И вечернее платье в вину ей поставила, и туфли, и даже очки, которые она всю жизнь носит! Ей что же, прийти к вам такой распустехой, какой ты ее встретила? Да ты вспомни, как сама-то собираешься в чужие люди, да если еще за делом, за серьезной беседой. И ведь ты старуха рядом с ней, а в ее-то годы, бывало, и бигуди кипят в кастрюльке, и утюг жаром пышет, и брови торопишься пинцетом прополоть-подравнять, и пудра, крем, духи наготове. Пока не накудришься, марафет не наведешь, из дома ни ногой. Эх, хивря ты, хивря бестолковая! Овца глупая! Да таких баб, как она, больше нет во всей Хмелевке, окромя Зои Яковлевны. Та тоже себя для других не жалеет, тоску по нерожденным детям работой глушит, хлопотами о нас. Как же это так сотворено в жизни не по правде: Зое детей бы полон дом - она пустая ходит, Вера одним мужиком утешилась бы - нет, живи бобылкой и не гневайся, Межов другую любит. Видно, от века так: не родись красивой, а родись счастливой.
Феня бросила халат на лавку и пошла в переднюю.
- Хватит стучать-то, солнышко вон закатывается, а вы опять все изгваздали. Когда убираться стану?
- Не мешай, - повелел Сеня.
Но теперь она не подчинилась, пошла устрашающей грудью вперед:
- Это я мешаю? Ах ты, змей косорукий! Да я двадцать лет твою мазутную одежу стираю, двадцать лет железки твои грязные терплю, звон твой противный слушаю! Да ты знаешь, что из-за тебя счас хорошую женщину обидела, самое Веру Натольевну?! В слезах от нас пошла, в рыданьях! И все из-за тебя, из-за твоих железок - ферму бросил, товарищев своих бросил, работу бросил! Живите как хотите, я изобретенье делаю! Скольких же людей ты мучаешь, какие горькие слезы из-за тебя льются!..
Сеня мог бы сейчас запустить в нее чем попало, мог выставить в толчки, но Феня знала, что он не переносит слез, даже упоминания о них боится, и стала со слезой кричать о чужих и своих слезах, проклинать его, грозила выгнать или уйти с детьми куда глаза глядят.

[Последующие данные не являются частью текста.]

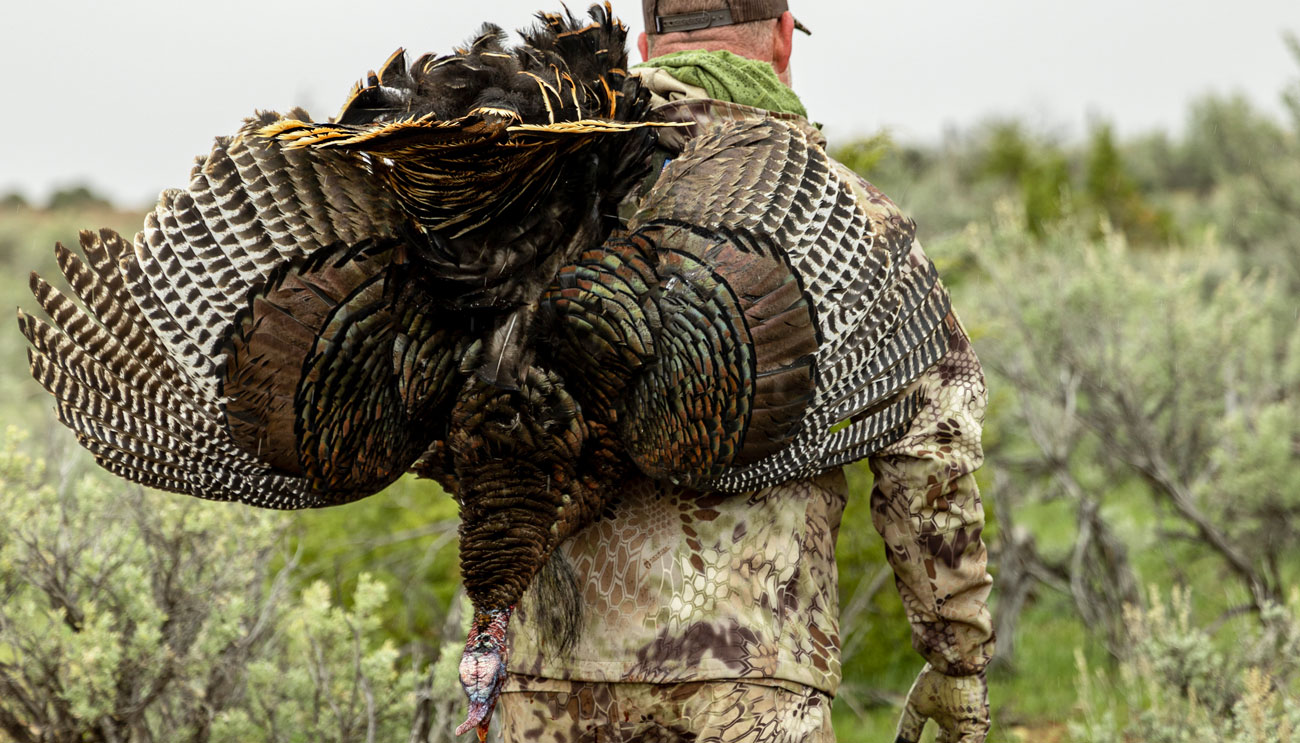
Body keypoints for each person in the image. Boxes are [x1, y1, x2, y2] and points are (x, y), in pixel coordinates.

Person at [499, 2, 995, 741]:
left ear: (645, 44)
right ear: (784, 36)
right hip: (753, 673)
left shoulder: (537, 197)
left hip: (548, 678)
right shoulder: (849, 214)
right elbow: (931, 445)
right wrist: (958, 657)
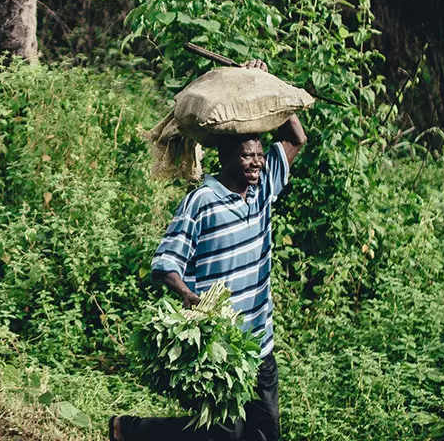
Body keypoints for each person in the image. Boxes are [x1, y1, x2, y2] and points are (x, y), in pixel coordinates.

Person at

Пусть тут тешится своими железками день и ночь, пусть хоть весь дом заваливает ими - не жалко, только бы не знать больше этого мучительства.
Сеня растерялся, виновато встал, поправил грязные трусы.
- Фенечка, да что ты, красавица стосильная, раскричалась? Клетки нервной структуры гибнут без восстановления первоначальности.
- У меня не сгибнут, не бойсь. А погибнут, туда и дорога, отдохну от этой жизни.